Open AlisaGU opened this issue 11 months ago • 11 comments

Hi, I have two huge genomes (ref: 48G; query: 20G). To obtain an accurate genome alignment, I tried to annotate the transposable element (TE) and filter the non-TE sequence longer than 50bp to be the reference genome. Unexpectedly, the last-train step was too slow and I had to kill it after 7 days run.

I tried to reverse the ref and query, and things seemed worse. Nothing was outputted after two days run.

Could you give me some tips to run? Can I ignore the last-train step and align them directly? Or is there a better way?

Best regards,

AlisaGU avatar Mar 03 '24 15:03 AlisaGU

Please can you show your commands/options for lastdb and last-train, and also the version (e.g. lastdb --version)?
------------------------------------------------------------------------
▶ What you need to do
a) Copy the part of the genome alignment issue thread between "Open AlisaGU opened" and "(e.g. lastdb --version)?", inclusive.
b) Answer these questions from the genome alignment issue thread:
(i) How large is the reference genome?
(ii) How long did the last-train step run before it was killed?
(iii) Besides the commands and options for lastdb and last-train, what does the reply ask to see?
c) Go on with the genome alignment issue thread after its last sentence.
------------------------------------------------------------------------
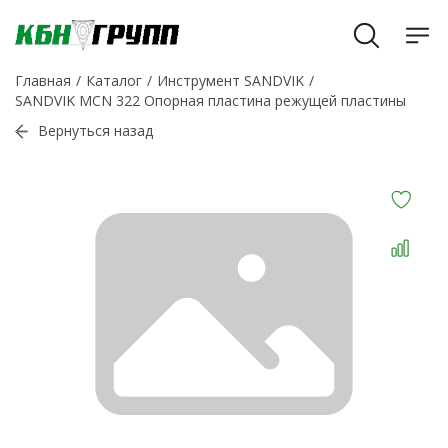
Главная
Каталог
Инструмент SANDVIK
SANDVIK MCN 322 Опорная пластина режущей пластины
Вернуться назад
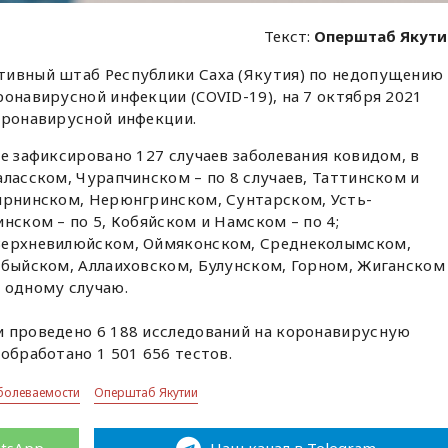
Текст:
Оперштаб Якути
тивный штаб Республики Саха (Якутия) по недопущению
ронавирусной инфекции (COVID-19), на 7 октября 2021
оронавирусной инфекции.
ке зафиксировано 127 случаев заболевания ковидом, в
аласском, Чурапчинском – по 8 случаев, Таттинском и
Мирнинском, Нерюнгринском, Сунтарском, Усть-
нском – по 5, Кобяйском и Намском – по 4;
 Верхневилюйском, Оймяконском, Среднеколымском,
Абыйском, Аллаиховском, Булунском, Горном, Жиганском
 одному случаю.
и проведено 6 188 исследований на коронавирусную
обработано 1 501 656 тестов.
аболеваемости
Оперштаб Якутии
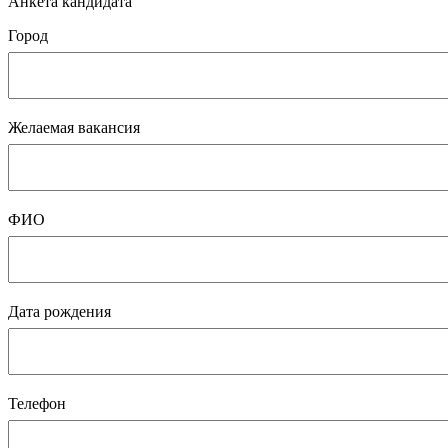
Анкета кандидата
Город
Желаемая вакансия
ФИО
Дата рождения
Телефон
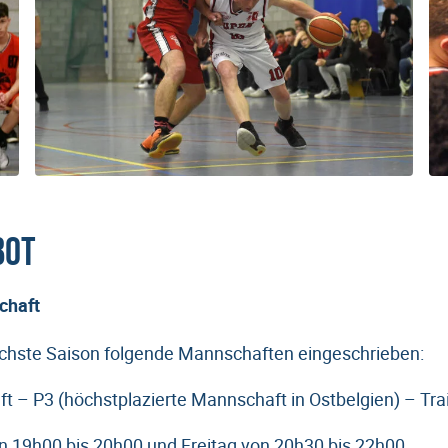
bot
chaft
ächste Saison folgende Mannschaften eingeschrieben:
t – P3 (höchstplazierte Mannschaft in Ostbelgien) – Trai
n 19h00 bis 20h00 und Freitag von 20h30 bis 22h00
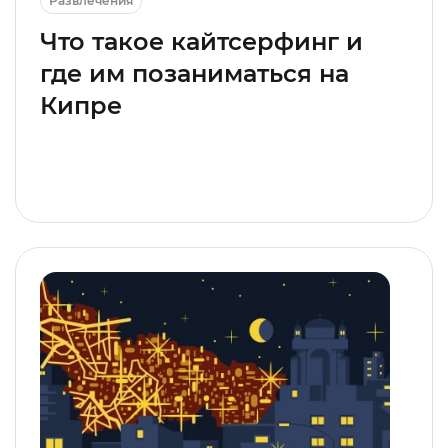
Развлечения
Что такое кайтсерфинг и
где им позаниматься на
Кипре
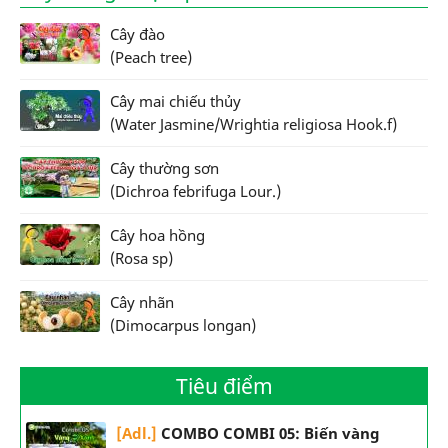
Cây đào
(Peach tree)
Cây mai chiếu thủy
(Water Jasmine/Wrightia religiosa Hook.f)
Cây thường sơn
(Dichroa febrifuga Lour.)
Cây hoa hồng
(Rosa sp)
Cây nhãn
(Dimocarpus longan)
Tiêu điểm
[Adl.]
COMBO COMBI 05: Biến vàng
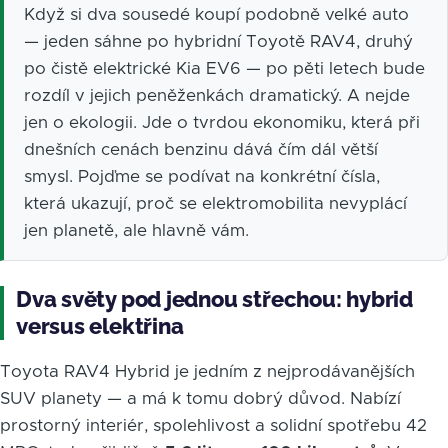
Když si dva sousedé koupí podobně velké auto
— jeden sáhne po hybridní Toyotě RAV4, druhý
po čistě elektrické Kia EV6 — po pěti letech bude
rozdíl v jejich peněženkách dramatický. A nejde
jen o ekologii. Jde o tvrdou ekonomiku, která při
dnešních cenách benzinu dává čím dál větší
smysl. Pojďme se podívat na konkrétní čísla,
která ukazují, proč se elektromobilita nevyplácí
jen planetě, ale hlavně vám.
Dva světy pod jednou střechou: hybrid
versus elektřina
Toyota RAV4 Hybrid je jedním z nejprodávanějších
SUV planety — a má k tomu dobrý důvod. Nabízí
prostorný interiér, spolehlivost a solidní spotřebu 42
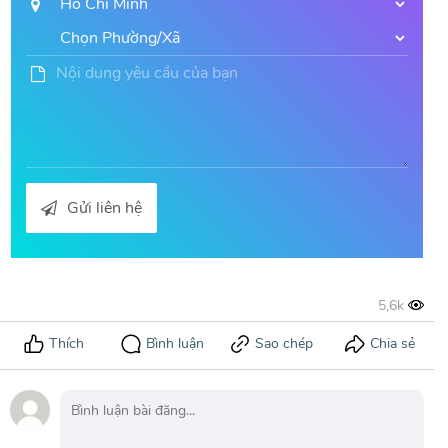
Gửi liên hệ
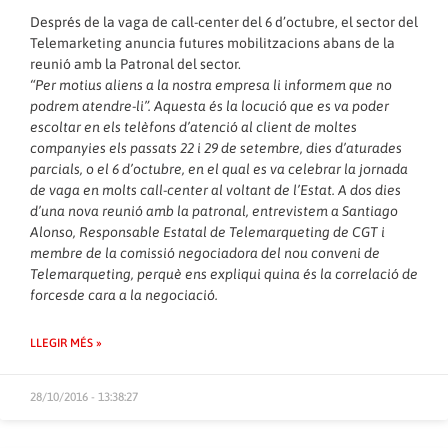
Després de la vaga de call-center del 6 d’octubre, el sector del
Telemarketing anuncia futures mobilitzacions abans de la
reunió amb la Patronal del sector.
“Per motius aliens a la nostra empresa li informem que no
podrem atendre-li”. Aquesta és la locució que es va poder
escoltar en els telèfons d’atenció al client de moltes
companyies els passats 22 i 29 de setembre, dies d’aturades
parcials, o el 6 d’octubre, en el qual es va celebrar la jornada
de vaga en molts call-center al voltant de l’Estat. A dos dies
d’una nova reunió amb la patronal, entrevistem a Santiago
Alonso, Responsable Estatal de Telemarqueting de CGT i
membre de la comissió negociadora del nou conveni de
Telemarqueting, perquè ens expliqui quina és la correlació de
forcesde cara a la negociació.
LLEGIR MÉS »
28/10/2016 - 13:38:27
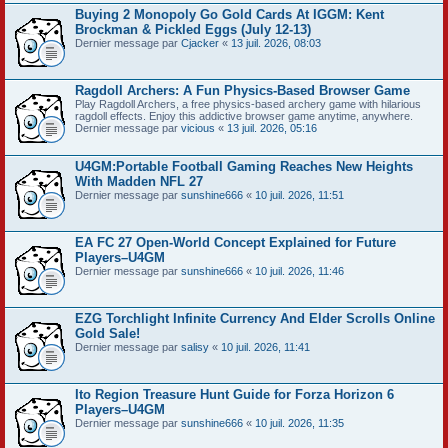
Buying 2 Monopoly Go Gold Cards At IGGM: Kent
Brockman & Pickled Eggs (July 12-13)
Dernier message par
Cjacker
«
13 juil. 2026, 08:03
Ragdoll Archers: A Fun Physics-Based Browser Game
Play Ragdoll Archers, a free physics-based archery game with hilarious
ragdoll effects. Enjoy this addictive browser game anytime, anywhere.
Dernier message par
vicious
«
13 juil. 2026, 05:16
U4GM:Portable Football Gaming Reaches New Heights
With Madden NFL 27
Dernier message par
sunshine666
«
10 juil. 2026, 11:51
EA FC 27 Open-World Concept Explained for Future
Players–U4GM
Dernier message par
sunshine666
«
10 juil. 2026, 11:46
EZG Torchlight Infinite Currency And Elder Scrolls Online
Gold Sale!
Dernier message par
salisy
«
10 juil. 2026, 11:41
Ito Region Treasure Hunt Guide for Forza Horizon 6
Players–U4GM
Dernier message par
sunshine666
«
10 juil. 2026, 11:35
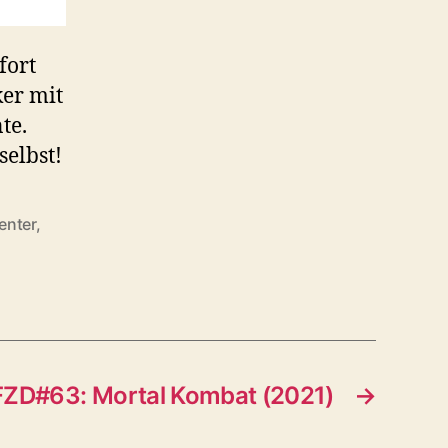
fort
ker mit
te.
selbst!
enter
,
FZD#63: Mortal Kombat (2021)
→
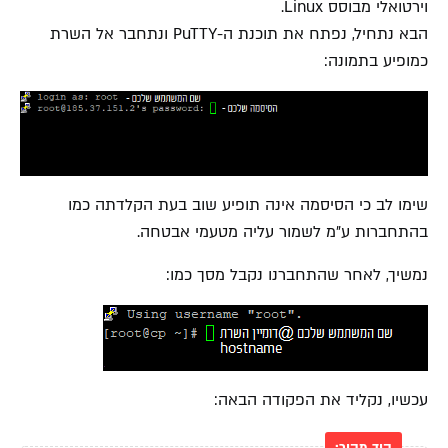
וירטואלי מבוסס Linux.
הבא נתחיל, נפתח את תוכנת ה-PuTTY ונתחבר אל השרת
כמופיע בתמונה:
שימו לב כי הסיסמה אינה תופיע שוב בעת הקלדתה כמו
בהתחברות ע"מ לשמור עליה מטעמי אבטחה.
נמשיך, לאחר שהתחברנו נקבל מסך כמו:
עכשיו, נקליד את הפקודה הבאה:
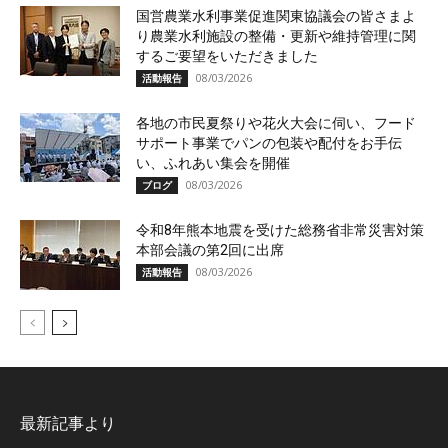
国営農業水利事業促進関東協議会の皆さまよ
り農業水利施設の整備・更新や維持管理に関
するご要望をいただきました
08/03/2026
活動報告
各地の市民夏祭りや花火大会に伺い、フード
サポート事業でパンの包装や配付をお手伝
い、ふれあい集会を開催
08/03/2026
ブログ
令和8年熊本地震を受けた総務省非常災害対策
本部会議の第2回に出席
08/03/2026
活動報告
最新記事より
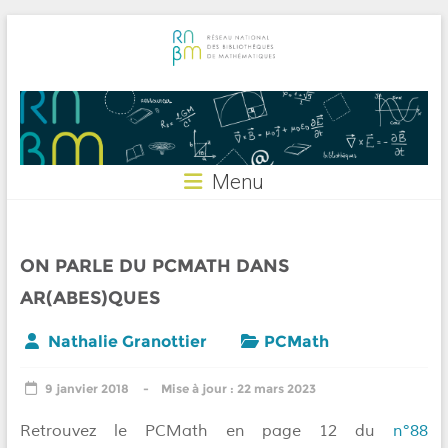
Skip
to
content
RNBM
Menu
ON PARLE DU PCMATH DANS
AR(ABES)QUES
Nathalie Granottier
PCMath
9 janvier 2018
22 mars 2023
Retrouvez le PCMath en page 12 du
n°88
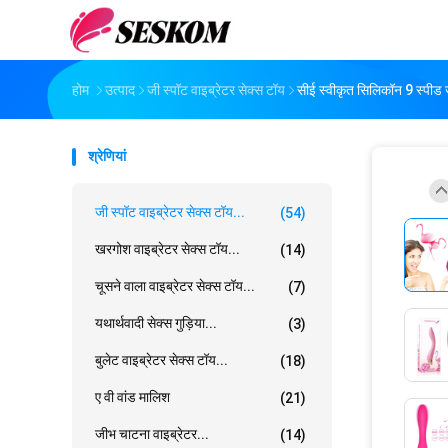
होम
उत्पाद
जी स्पॉट वाइब्रेटर सेक्स टॉय
सीई स्वीकृत सिलिकॉन 9 स्पीड 
श्रेणियां
जी स्पॉट वाइब्रेटर सेक्स टॉय...
(54)
खरगोश वाइब्रेटर सेक्स टॉय...
(14)
चूसने वाला वाइब्रेटर सेक्स टॉय...
(7)
यथार्थवादी सेक्स गुड़िया...
(3)
बुलेट वाइब्रेटर सेक्स टॉय...
(18)
ए वी वांड मालिश
(21)
जीभ चाटना वाइब्रेटर...
(14)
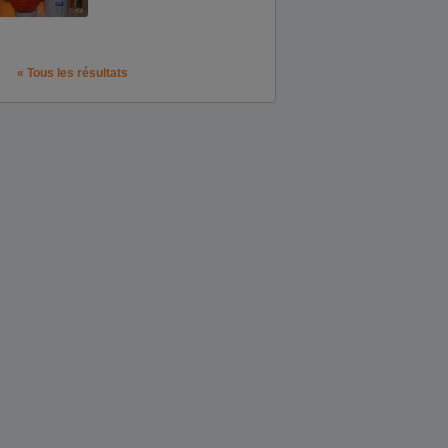
« Tous les résultats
------------------------------------------------------------------------
▶ Outputs for the tasks
a)
Open AlisaGU opened this issue 11 months ago • 11 comments

Hi, I have two huge genomes (ref: 48G; query: 20G). To obtain an accurate genome alignment, I tried to annotate the transposable element (TE) and filter the non-TE sequence longer than 50bp to be the reference genome. Unexpectedly, the last-train step was too slow and I had to kill it after 7 days run.

I tried to reverse the ref and query, and things seemed worse. Nothing was outputted after two days run.

Could you give me some tips to run? Can I ignore the last-train step and align them directly? Or is there a better way?

Best regards,

AlisaGU avatar Mar 03 '24 15:03 AlisaGU

Please can you show your commands/options for lastdb and last-train, and also the version (e.g. lastdb --version)?

b)
(i) 48G
(ii) 7 days
(iii) The version (for example, from lastdb --version)

c)
mcfrith avatar Mar 03 '24 22:03 mcfrith

Sure. Version: lastal 1542 lastdb command: $lastdb -P 20 ${reference_abbre} ${reference_genome} last-train: ${last_train} -P 20 --revsym -D1e9 --sample-number=5000 ${reference_abbre} ${query_genome_sequence} >${train_outfile}

the distribution of ref genome after remove the TE: image

genomic fragment less than 50 bp will be filtered.

AlisaGU avatar Mar 04 '24 01:03 AlisaGU

Thanks! Since last-train only uses a sample of the query, I wouldn't expect it to be so slow. I guess the slowness may be caused by running out of memory.

I basically suggest following the "Aligning human & chimp genomes" recipe here: https://gitlab.com/mcfrith/last/-/blob/main/doc/last-cookbook.rst For your huge genomes, I would add this lastdb option: --bits=4.

In the recipe, -uRY128 reduces the run time and memory use. But it lowers the sensitivity, which is fine for closely-related genomes, but not distantly-related ones. If your genomes are distantly-related, you could try something like -uRY4 or -uRY8.

I guess it's not necessary to remove TEs (but I don't know for sure).

mcfrith avatar Mar 04 '24 04:03 mcfrith

TE accounts for about 90% of the ref genome, and the removal of TE is for the speed-up of genome alignment. So the slow is unexpected. So, is it faster to use the whole genome with no TE removal?

AlisaGU avatar Mar 04 '24 15:03 AlisaGU

Sure, I would expect removing 90% TEs to be faster.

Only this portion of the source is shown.